- [Directive] Rename "Q0" to "planeQuery" in the lines from the start of the records up to and including the line with "v(-107.39, -62) *". Give only those lines again, with everything else unchanged.
○ ○ ○ ○ ○ ○ ○
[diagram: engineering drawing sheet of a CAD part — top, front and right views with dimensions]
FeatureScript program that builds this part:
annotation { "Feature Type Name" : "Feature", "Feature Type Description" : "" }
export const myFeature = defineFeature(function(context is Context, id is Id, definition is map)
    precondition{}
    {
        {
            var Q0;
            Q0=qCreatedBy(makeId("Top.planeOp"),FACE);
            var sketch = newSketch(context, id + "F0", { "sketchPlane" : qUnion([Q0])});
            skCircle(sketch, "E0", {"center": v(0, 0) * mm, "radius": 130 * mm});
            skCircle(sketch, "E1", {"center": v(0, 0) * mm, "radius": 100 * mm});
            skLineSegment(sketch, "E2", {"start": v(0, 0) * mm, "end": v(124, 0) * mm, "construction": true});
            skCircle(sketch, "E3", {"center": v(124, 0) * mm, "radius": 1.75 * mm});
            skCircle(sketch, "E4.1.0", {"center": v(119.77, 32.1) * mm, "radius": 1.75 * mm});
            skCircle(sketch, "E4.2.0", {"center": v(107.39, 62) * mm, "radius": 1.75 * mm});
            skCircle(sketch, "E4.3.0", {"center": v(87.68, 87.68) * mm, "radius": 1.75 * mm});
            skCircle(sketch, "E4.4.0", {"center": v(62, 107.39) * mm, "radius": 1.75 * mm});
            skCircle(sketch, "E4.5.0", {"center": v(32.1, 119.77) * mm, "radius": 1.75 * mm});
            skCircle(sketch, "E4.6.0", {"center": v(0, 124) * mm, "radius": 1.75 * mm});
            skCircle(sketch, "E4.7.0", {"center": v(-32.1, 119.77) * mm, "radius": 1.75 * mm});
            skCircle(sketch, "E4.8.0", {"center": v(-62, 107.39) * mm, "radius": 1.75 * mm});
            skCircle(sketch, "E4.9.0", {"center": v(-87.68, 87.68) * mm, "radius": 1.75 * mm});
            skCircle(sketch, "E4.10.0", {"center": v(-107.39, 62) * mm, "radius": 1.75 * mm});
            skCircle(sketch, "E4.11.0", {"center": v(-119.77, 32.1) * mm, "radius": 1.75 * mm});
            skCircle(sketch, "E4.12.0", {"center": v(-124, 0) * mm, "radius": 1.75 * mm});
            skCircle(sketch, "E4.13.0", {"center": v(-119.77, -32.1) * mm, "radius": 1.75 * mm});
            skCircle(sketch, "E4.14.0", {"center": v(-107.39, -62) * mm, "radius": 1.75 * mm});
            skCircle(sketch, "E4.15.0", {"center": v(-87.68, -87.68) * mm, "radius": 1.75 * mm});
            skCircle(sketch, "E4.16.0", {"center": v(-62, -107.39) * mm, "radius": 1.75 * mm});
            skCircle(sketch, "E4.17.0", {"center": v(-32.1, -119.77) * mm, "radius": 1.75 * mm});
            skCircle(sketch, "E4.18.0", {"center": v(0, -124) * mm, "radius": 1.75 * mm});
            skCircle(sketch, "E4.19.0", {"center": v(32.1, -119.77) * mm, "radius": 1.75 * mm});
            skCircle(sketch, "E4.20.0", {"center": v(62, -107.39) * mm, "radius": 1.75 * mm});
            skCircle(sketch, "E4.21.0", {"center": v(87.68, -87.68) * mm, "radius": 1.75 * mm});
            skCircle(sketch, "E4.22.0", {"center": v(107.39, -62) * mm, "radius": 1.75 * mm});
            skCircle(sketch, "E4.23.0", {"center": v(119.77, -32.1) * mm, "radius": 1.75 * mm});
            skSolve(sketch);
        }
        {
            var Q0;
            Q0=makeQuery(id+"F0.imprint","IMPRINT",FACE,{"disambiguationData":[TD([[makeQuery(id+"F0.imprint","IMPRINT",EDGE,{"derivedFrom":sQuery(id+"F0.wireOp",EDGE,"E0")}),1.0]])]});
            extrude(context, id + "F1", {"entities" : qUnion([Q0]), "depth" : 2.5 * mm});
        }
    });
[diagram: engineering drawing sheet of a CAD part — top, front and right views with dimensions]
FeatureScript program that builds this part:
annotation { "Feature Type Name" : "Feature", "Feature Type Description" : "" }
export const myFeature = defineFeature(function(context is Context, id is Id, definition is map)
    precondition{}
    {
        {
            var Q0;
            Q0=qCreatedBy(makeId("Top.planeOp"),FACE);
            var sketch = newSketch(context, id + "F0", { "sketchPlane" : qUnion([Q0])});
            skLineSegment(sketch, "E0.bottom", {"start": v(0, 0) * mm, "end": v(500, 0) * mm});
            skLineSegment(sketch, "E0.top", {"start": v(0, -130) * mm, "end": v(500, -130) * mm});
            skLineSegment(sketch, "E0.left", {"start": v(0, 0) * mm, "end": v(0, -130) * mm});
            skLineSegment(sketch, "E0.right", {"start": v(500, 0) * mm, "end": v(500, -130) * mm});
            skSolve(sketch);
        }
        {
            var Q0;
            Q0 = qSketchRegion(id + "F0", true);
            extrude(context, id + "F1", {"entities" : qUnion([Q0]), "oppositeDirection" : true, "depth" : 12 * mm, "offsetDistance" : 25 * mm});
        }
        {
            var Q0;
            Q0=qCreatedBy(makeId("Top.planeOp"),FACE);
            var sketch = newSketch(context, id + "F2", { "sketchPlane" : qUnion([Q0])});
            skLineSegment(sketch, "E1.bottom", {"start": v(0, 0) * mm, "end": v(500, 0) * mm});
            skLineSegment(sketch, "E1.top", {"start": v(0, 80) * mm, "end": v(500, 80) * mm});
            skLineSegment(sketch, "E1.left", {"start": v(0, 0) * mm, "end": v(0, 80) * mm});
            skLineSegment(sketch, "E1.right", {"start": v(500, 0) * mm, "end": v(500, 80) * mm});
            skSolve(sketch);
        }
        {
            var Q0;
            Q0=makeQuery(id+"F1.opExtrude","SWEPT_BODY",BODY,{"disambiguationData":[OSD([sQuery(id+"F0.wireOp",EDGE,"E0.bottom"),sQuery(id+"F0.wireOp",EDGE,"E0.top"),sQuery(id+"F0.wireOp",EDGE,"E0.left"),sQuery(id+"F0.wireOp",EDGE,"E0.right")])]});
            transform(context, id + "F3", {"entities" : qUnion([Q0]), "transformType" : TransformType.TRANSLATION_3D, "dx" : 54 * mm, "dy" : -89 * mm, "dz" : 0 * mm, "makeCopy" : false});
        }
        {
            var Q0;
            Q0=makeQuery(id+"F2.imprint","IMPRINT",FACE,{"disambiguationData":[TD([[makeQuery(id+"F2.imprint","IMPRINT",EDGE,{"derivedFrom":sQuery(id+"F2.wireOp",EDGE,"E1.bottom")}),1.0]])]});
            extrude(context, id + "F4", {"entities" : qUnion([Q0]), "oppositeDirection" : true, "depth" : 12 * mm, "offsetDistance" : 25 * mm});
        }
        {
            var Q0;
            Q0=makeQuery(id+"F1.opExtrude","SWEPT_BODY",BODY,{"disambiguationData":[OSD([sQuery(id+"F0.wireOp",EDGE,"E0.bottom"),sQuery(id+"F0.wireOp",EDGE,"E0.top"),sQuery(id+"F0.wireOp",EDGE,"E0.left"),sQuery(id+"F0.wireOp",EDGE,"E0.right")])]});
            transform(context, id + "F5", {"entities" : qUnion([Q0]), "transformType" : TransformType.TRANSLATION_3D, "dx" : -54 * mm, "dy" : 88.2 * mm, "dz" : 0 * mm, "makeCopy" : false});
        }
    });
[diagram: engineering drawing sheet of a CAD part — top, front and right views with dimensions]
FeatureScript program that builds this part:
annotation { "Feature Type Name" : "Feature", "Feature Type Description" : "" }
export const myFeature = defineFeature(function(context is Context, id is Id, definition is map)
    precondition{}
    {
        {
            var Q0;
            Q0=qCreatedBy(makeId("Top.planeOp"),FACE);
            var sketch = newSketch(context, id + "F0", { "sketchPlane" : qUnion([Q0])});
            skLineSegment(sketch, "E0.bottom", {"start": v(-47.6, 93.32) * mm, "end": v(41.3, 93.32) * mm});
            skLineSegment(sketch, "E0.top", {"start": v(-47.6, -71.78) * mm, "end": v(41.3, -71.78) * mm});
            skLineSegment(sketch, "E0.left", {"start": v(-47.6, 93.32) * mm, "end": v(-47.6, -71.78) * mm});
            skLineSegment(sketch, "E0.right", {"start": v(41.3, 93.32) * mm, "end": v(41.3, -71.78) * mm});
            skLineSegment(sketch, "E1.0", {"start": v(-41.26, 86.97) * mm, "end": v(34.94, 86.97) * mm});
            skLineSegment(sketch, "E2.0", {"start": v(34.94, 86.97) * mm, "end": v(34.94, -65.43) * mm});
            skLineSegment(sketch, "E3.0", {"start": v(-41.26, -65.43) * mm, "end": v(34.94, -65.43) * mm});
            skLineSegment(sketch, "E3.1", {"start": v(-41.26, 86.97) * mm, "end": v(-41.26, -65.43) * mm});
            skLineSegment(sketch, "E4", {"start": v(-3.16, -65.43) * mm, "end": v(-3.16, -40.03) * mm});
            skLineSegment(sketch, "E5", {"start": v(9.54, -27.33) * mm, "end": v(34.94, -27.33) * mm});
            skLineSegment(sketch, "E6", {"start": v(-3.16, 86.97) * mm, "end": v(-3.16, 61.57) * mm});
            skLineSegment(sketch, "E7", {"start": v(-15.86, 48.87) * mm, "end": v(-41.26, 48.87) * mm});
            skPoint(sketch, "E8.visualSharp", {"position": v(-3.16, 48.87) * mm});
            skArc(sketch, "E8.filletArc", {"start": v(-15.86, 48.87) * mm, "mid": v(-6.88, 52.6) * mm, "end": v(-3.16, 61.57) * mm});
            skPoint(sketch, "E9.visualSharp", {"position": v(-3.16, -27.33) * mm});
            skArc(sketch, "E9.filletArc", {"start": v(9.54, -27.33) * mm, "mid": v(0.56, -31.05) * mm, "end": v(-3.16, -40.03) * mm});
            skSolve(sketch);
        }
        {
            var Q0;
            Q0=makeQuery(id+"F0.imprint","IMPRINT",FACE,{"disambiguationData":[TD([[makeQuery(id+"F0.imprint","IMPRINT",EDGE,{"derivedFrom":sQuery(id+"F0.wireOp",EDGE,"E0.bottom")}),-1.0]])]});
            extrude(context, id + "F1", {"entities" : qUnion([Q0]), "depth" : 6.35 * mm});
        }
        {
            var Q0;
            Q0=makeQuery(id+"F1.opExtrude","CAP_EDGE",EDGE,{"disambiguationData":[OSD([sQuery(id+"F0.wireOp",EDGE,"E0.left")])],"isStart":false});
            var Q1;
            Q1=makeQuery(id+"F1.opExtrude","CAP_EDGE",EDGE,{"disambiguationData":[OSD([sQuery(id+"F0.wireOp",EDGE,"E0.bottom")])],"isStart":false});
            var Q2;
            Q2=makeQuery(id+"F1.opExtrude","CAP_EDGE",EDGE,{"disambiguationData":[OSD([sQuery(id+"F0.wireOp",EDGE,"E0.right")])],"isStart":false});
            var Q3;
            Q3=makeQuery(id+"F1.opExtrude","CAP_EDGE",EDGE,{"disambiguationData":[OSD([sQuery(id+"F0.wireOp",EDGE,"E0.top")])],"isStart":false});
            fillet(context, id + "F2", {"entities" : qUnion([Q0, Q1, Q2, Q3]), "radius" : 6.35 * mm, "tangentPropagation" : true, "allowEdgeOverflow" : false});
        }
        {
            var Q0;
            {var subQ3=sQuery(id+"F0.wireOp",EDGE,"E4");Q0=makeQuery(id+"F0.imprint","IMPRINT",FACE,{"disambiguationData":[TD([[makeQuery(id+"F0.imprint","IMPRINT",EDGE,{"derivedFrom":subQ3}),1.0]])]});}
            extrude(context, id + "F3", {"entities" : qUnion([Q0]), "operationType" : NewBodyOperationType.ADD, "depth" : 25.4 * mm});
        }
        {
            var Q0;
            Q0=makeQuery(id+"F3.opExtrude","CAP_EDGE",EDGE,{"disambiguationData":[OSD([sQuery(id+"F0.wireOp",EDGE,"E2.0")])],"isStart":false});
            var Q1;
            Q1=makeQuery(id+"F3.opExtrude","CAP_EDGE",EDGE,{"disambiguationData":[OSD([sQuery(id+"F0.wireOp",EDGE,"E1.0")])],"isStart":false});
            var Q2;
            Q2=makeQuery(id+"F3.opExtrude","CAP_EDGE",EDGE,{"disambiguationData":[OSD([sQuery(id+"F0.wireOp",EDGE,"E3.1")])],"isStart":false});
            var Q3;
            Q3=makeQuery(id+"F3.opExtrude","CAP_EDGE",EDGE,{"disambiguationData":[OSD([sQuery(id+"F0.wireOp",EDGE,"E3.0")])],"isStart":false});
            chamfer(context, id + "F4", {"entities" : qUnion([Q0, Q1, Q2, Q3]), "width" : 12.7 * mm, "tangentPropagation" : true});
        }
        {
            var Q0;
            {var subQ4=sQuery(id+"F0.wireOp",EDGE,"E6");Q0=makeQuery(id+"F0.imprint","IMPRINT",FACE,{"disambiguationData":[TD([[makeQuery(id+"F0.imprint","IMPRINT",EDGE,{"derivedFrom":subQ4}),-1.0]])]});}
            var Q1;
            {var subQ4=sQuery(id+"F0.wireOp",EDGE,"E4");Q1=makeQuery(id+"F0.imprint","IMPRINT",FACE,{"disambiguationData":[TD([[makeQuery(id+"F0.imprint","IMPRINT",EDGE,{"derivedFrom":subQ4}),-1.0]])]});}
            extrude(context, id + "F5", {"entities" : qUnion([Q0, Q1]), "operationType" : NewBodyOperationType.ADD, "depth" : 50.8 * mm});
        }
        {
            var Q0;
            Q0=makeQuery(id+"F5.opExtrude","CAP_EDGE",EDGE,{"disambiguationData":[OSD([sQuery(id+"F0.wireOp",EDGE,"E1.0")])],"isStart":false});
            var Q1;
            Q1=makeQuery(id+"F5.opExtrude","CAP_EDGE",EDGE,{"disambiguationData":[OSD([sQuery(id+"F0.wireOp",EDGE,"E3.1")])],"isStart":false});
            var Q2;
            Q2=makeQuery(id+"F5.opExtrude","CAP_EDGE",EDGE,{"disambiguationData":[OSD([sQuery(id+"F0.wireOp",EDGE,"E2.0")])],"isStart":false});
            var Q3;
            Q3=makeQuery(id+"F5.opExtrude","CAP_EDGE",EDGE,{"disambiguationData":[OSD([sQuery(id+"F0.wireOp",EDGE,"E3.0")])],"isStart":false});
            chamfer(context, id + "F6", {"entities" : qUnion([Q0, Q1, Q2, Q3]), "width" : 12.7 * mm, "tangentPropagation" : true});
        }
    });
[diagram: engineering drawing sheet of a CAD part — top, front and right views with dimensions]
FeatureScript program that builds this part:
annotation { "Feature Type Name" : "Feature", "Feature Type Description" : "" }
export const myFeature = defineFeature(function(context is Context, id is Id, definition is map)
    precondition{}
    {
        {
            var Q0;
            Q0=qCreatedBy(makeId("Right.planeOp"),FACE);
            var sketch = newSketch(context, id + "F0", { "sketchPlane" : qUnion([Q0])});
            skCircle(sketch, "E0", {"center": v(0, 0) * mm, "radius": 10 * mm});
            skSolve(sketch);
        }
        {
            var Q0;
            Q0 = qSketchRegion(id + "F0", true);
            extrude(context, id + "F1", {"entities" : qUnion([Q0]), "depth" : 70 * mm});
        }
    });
○ ○ ○ ○ ○ ○ ○
- [In response]
[diagram: engineering drawing sheet of a CAD part — top, front and right views with dimensions]
FeatureScript program that builds this part:
annotation { "Feature Type Name" : "Feature", "Feature Type Description" : "" }
export const myFeature = defineFeature(function(context is Context, id is Id, definition is map)
    precondition{}
    {
        {
            var planeQuery;
            planeQuery=qCreatedBy(makeId("Top.planeOp"),FACE);
            var sketch = newSketch(context, id + "F0", { "sketchPlane" : qUnion([planeQuery])});
            skCircle(sketch, "E0", {"center": v(0, 0) * mm, "radius": 130 * mm});
            skCircle(sketch, "E1", {"center": v(0, 0) * mm, "radius": 100 * mm});
            skLineSegment(sketch, "E2", {"start": v(0, 0) * mm, "end": v(124, 0) * mm, "construction": true});
            skCircle(sketch, "E3", {"center": v(124, 0) * mm, "radius": 1.75 * mm});
            skCircle(sketch, "E4.1.0", {"center": v(119.77, 32.1) * mm, "radius": 1.75 * mm});
            skCircle(sketch, "E4.2.0", {"center": v(107.39, 62) * mm, "radius": 1.75 * mm});
            skCircle(sketch, "E4.3.0", {"center": v(87.68, 87.68) * mm, "radius": 1.75 * mm});
            skCircle(sketch, "E4.4.0", {"center": v(62, 107.39) * mm, "radius": 1.75 * mm});
            skCircle(sketch, "E4.5.0", {"center": v(32.1, 119.77) * mm, "radius": 1.75 * mm});
            skCircle(sketch, "E4.6.0", {"center": v(0, 124) * mm, "radius": 1.75 * mm});
            skCircle(sketch, "E4.7.0", {"center": v(-32.1, 119.77) * mm, "radius": 1.75 * mm});
            skCircle(sketch, "E4.8.0", {"center": v(-62, 107.39) * mm, "radius": 1.75 * mm});
            skCircle(sketch, "E4.9.0", {"center": v(-87.68, 87.68) * mm, "radius": 1.75 * mm});
            skCircle(sketch, "E4.10.0", {"center": v(-107.39, 62) * mm, "radius": 1.75 * mm});
            skCircle(sketch, "E4.11.0", {"center": v(-119.77, 32.1) * mm, "radius": 1.75 * mm});
            skCircle(sketch, "E4.12.0", {"center": v(-124, 0) * mm, "radius": 1.75 * mm});
            skCircle(sketch, "E4.13.0", {"center": v(-119.77, -32.1) * mm, "radius": 1.75 * mm});
            skCircle(sketch, "E4.14.0", {"center": v(-107.39, -62) * mm, "radius": 1.75 * mm});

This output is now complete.